[Extracted records Boundary: Start]
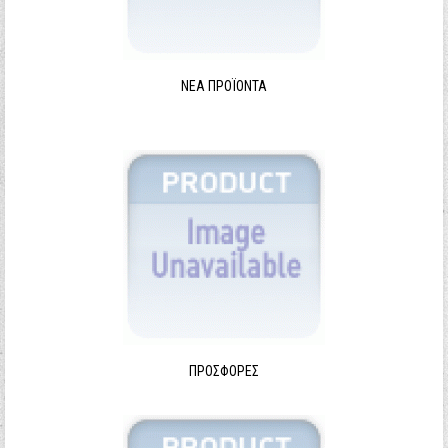
ΝΈΑ ΠΡΟΪΌΝΤΑ
ΠΡΟΣΦΟΡΈΣ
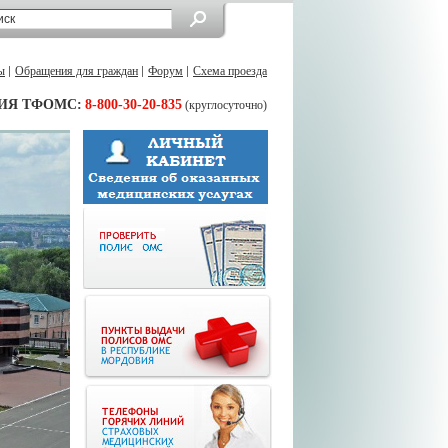
ы
Обращения для граждан
Форум
Схема проезда
ИЯ ТФОМС:
8-800-30-20-835
(круглосуточно)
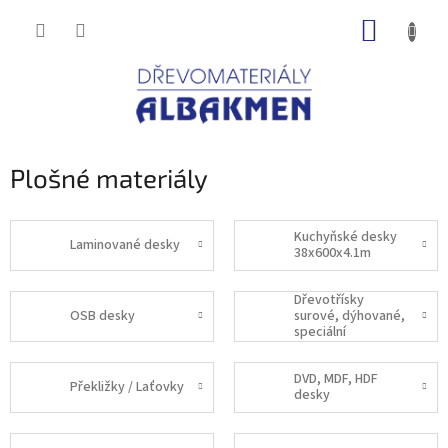
Přejít
NÁKUP
na
obsah
KOŠÍK
Plošné materiály
Kuchyňské desky
Laminované desky
38x600x4.1m
Dřevotřísky
OSB desky
surové, dýhované,
speciální
DVD, MDF, HDF
Překližky / Laťovky
desky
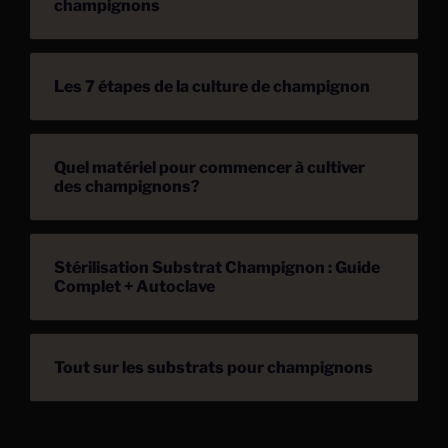
champignons
Les 7 étapes de la culture de champignon
Quel matériel pour commencer à cultiver
des champignons?
Stérilisation Substrat Champignon : Guide
Complet + Autoclave
Tout sur les substrats pour champignons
[Extracted records Boundary: End]
[What the exercise asks] Pictures excluded, give again exactly and only the lines of the material above from the line with "8-800-30-20-835" through the line with "des champignons?".

[Output]
8-800-30-20-835
(круглосуточно)
Přejít
NÁKUP
na
obsah
KOŠÍK
Plošné materiály
Kuchyňské desky
Laminované desky
38x600x4.1m
Dřevotřísky
OSB desky
surové, dýhované,
speciální
DVD, MDF, HDF
Překližky / Laťovky
desky
champignons
Les 7 étapes de la culture de champignon
Quel matériel pour commencer à cultiver
des champignons?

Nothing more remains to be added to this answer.